Kerketta was selected for the Aaj Tak Sahitya Jagriti Udyaman Pratibha Samman.
Distressed about the lack of respect being given to Adivasis in Manipur, Adivasi writer Jacinta Kerketta, refused an award from the India Today group for her work.
Kerketta is an acclaimed writer, poet and journalist from Jharkhand and a member of the Oraon Adivasi community. Her work has highlighted the plight of Adivasi communities. On November 21, she said she received a call and a message about being selected for the Aaj Tak Sahitya Jagriti Udyaman Pratibha Samman for her book Ishwar aur Bazaar, published in 2022. The award came along with a prize of Rs 50,000.
There are eight categories in the Sahitya Aaj Tak awards to promote and honour Indian language and literature. The awards will be held at the National Stadium in New Delhi for three days, starting today. The book Ishwar aur bazar also focuses on religion, power, and grassroot struggles of tribals.

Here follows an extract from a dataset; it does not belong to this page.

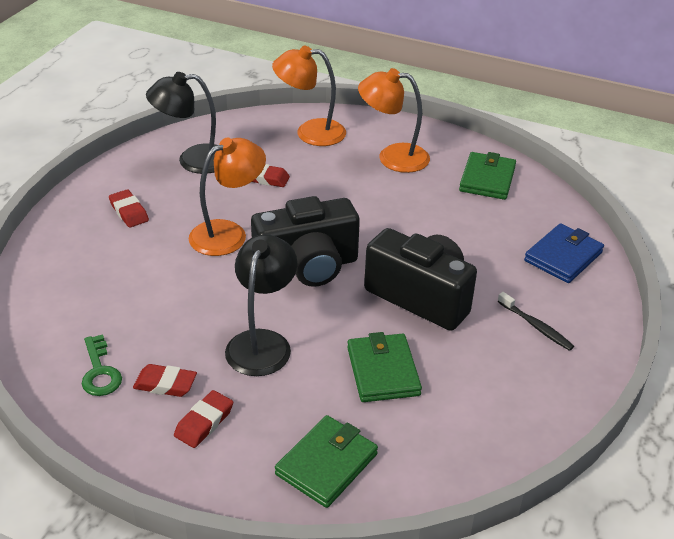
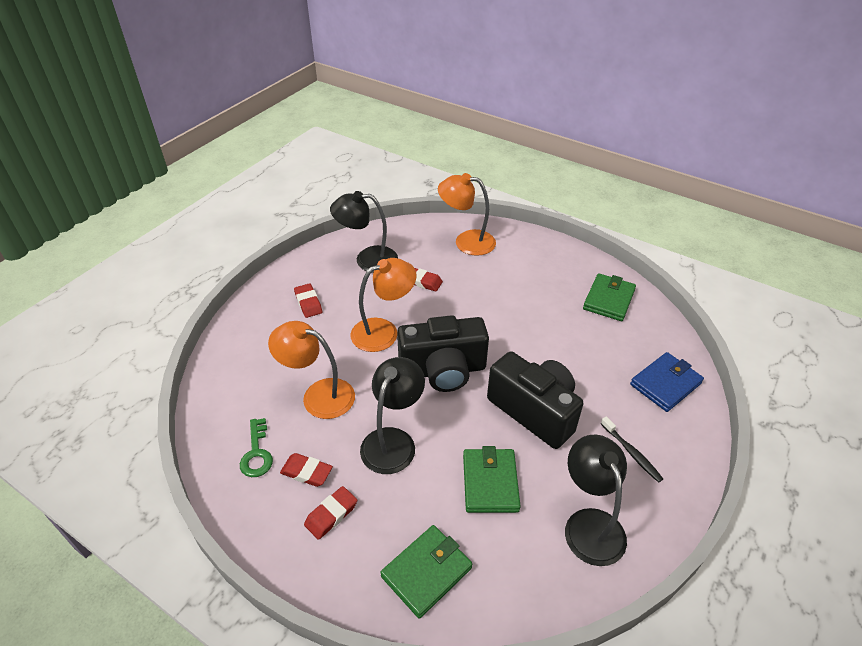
camera: 10 degrees right, 5 degrees up
orange lamp [358,68,430,173] -> orange lamp moved to [268,321,355,419]
none -> black lamp [565,435,627,566]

But Kerketta chose not to accept the honour. An India Today representative confirmed the same.
“This is coming at a time when the respect for life of the tribals of Manipur is ending,” she told Newslaundry. “The respect for life of the tribals in central India is disappearing as well, and people from other communities are also being attacked continuously in the global society. My mind remains distressed and I am not feeling any thrill or happiness with this acknowledgment.”
Kerketta also emphasised that this wasn’t about singling out a particular media house.
“The whole country knows how some reputed mainstream media houses and news channels were maintaining silence on the incidents in Manipur,” she said. “Mainstream media has never tried to bring to light the plight of Adivasis in a respectful manner. It’s not just about one media house, but any decision I take will definitely be influenced by how the so-called mainstream media of the country plays its role towards marginalised people.”
The writer told Newslaundry that in response to her declining the award, Aaj Tak’s representative told her that he has great respect for this pain and her grassroots struggle, and that civilised society and sensitive humans also feel the same. He also acknowledged to her that her writings have continuously raised a strong voice in favour of justice and humanity.
Kerketta said: “When we write a book, the book becomes important for society, but the people do not. This is not our way of looking at things. We want to celebrate our work collectively…What should a writer or poet do just for his own respect? Because of these things, I refused to accept the honour.”